Michel Temer certamente será lembrado como um dos mais covardes presidentes que este país já teve. O máximo que faz é desfazer, usando de meios escusos e jogando com uma base aliada fisiológica para desconstruir com mão pesada aquilo que a duríssimas penas os deputados constituintes botaram de pé em 1988. Completados treze meses de governo, não há nada, absolutamente nada, relevante que sua gestão tenha apresentado de positivo à sociedade brasileira.

Pois agora, encorajado pela dupla Meirelles-Ilan, parece que o sujeito resolveu se mexer, mas mexeu para o lado errado. Em um contexto de grave depressão econômica e consequente queda da inflação para baixo do limite inferior da meta, o governo decidiu reduzir a meta de inflação. Dos atuais 4,5%, chegaríamos em 2019 com 4,25% e em 2020 com 4,0%.

Claro que reduzir a inflação é um objetivo desejável e importante. Ocorre que, a não ser que se acredite nos poderes da “fadinha da confiança”, mexer na meta da inflação pode ter muito pouco impacto no controle efetivo da taxa de inflação. A persistência da inflação brasileira em patamares superiores à que se verifica em outros países tem causas muito específicas, jabuticabas para as quais os diretores do Banco Central parecem não ter olhos.

Em primeiro lugar, como bem sabe qualquer aluno de primeiro ano de economia, muitos preços no Brasil ainda estão indexados, isto é, são corrigidos anualmente de acordo com algum índice de inflação – são os casos, por exemplo, dos aluguéis, dos serviços de energia, telefonia, pedágio, TV a cabo, etc. Por isso, sempre que houver algum choque de preços (quebra de safra, aumento do preço do petróleo, seca na horta, valorização do dólar, etc) aqueles preços deverão se ajustar de forma automática, esparramando para o resto da economia um “desequilíbrio” que deveria permanecer localizado e restrito no tempo.

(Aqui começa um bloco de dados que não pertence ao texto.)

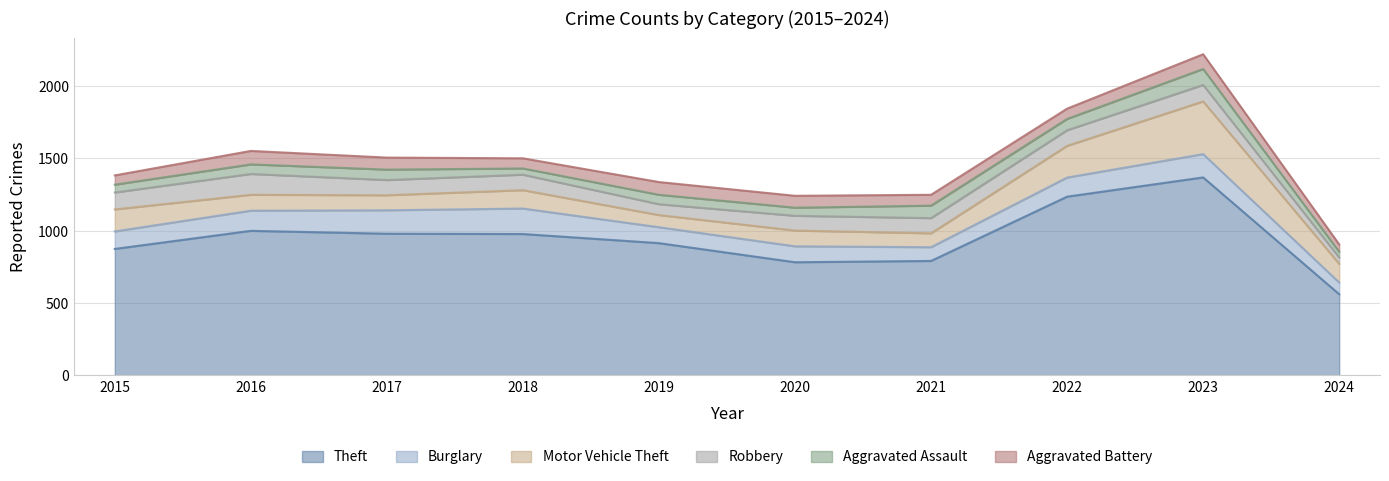

True or false: Robbery has more than 2 interior local peaks.

True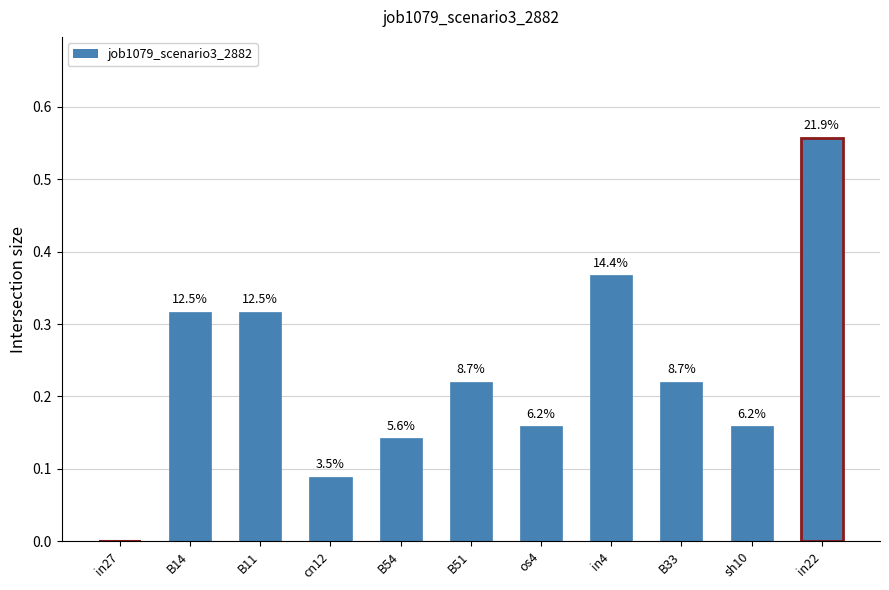

What is the label of the 9th bar from the right?

B11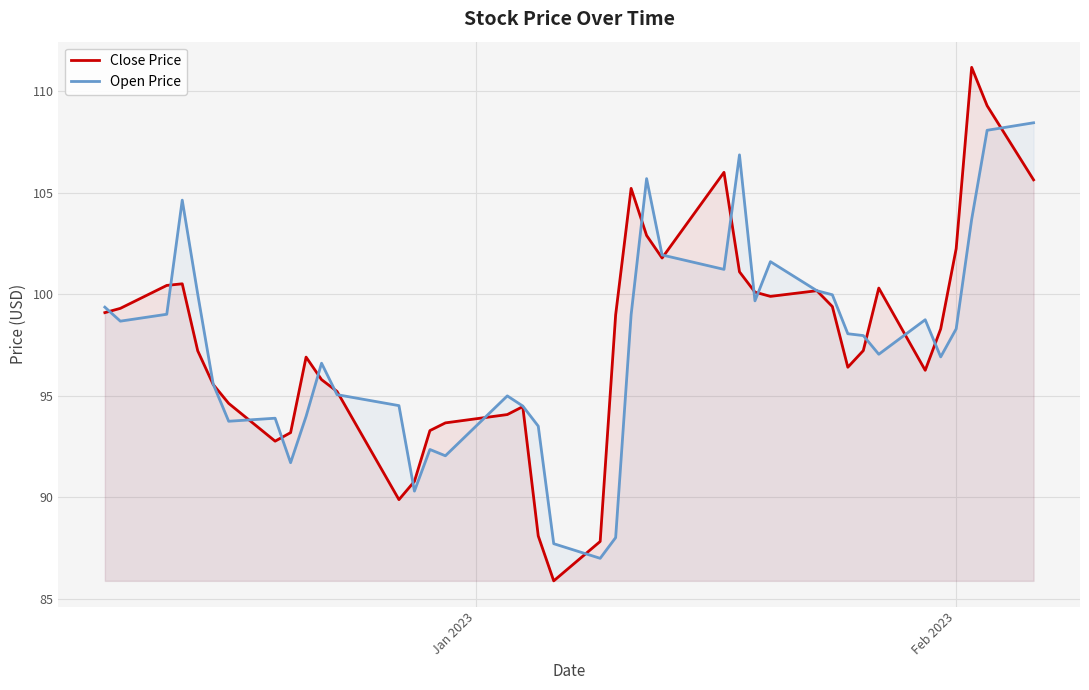

Which series has the largest range (max minus min)?

Close Price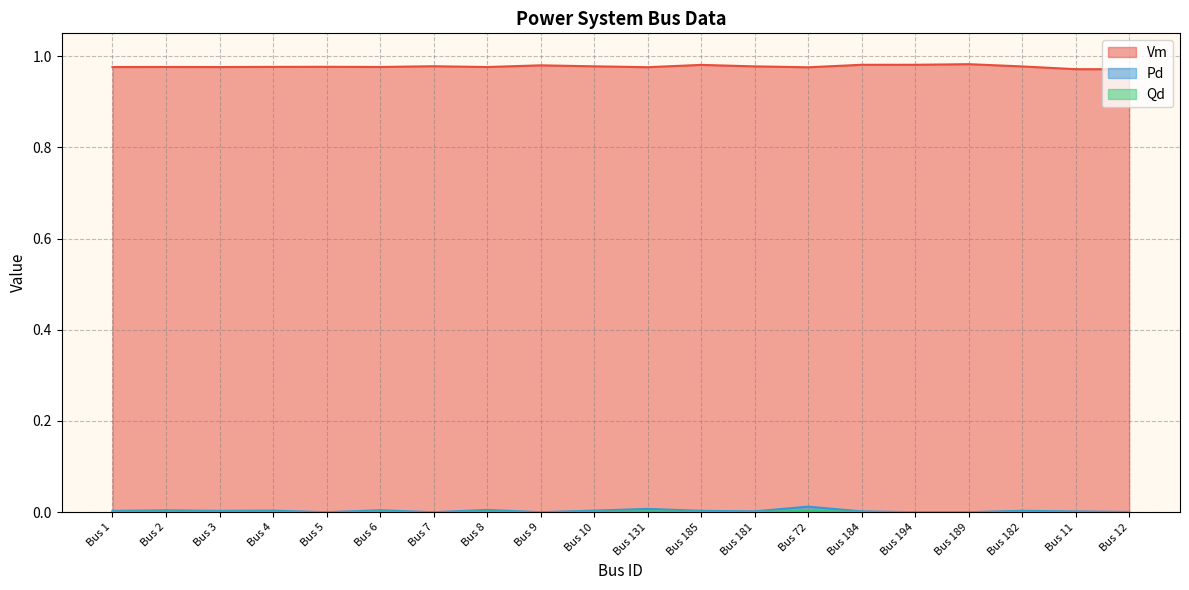

At which category does Pd reach its first local valley?

Bus 3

Em segundo lugar, dada a aviltante desigualdade de renda no Brasil, sempre que o país crescer um pouquinho e conseguir incluir os mais pobres no mercado de trabalho haverá alguma pressão altista sobre os preços, afinal, a não ser por absoluta necessidade, não é razoável supor que as pessoas continuem aceitando trabalhar como empregados domésticos ou serventes de pedreiro em troca de salários que não garantem condições mínimas de sobrevivência. Até mesmo o controverso Delfim Netto, na época em que dava seus pitacos no governo Lula, chegou a dizer que esse componente da inflação brasileira podia ser considerado como uma “inflação civilizatória”, isto é, um ônus a se pagar se quiséssemos superar o atraso social.

Por isso, diante destas e outras particularidades da estrutura de preços do Brasil e considerando que o nosso Banco Central insiste em manter um modelo “puro sangue” de regime de metas de inflação, pelo qual não são permitidos expurgos das elevações de preços derivadas dos tais choques exógenos, parece uma temeridade baixar o centro da meta, sem que antes sejam tomadas outras medidas mais efetivas para o controle inflacionário. Na verdade, justamente porque estamos atravessando um período de queda abrupta das taxas de inflação, esse seria o momento ideal – e raríssimo! – para eliminar o quanto for possível os vícios da indexação.

Sem isso, o risco de reduzir a meta de inflação é que assim que houver alguma recuperação econômica para fazer os preços convergirem ao novo alvo, muito provavelmente será necessário manter a taxa de juros em patamares por demais elevados, impedindo que a economia volte a rodar em ritmo suficiente para fazer crescer o emprego e desenvolver o país. Ficaríamos condenados a navegar em ponto morto, embalando vez ou outra nas marolas do mercado externo.

Claro que, para o rentismo e os ministros-banqueiros do governo, aquele arranjo parece lindo. Bancos e rentistas salivam com juros e têm calafrios com inflação.

Não por outro motivo, ao tratar do tema na CBN, o economista Luiz Gustavo Medina, perfeitamente afinado com os anseios do “mercado”, repetiu ao âncora Sardenberg uma frase emblemática do que este segmento pensa: “Agora que já definimos a meta até 2020, podemos resolver coisas menos importantes, como ver quem vai ser o presidente.” Não poderia ser mais preciso.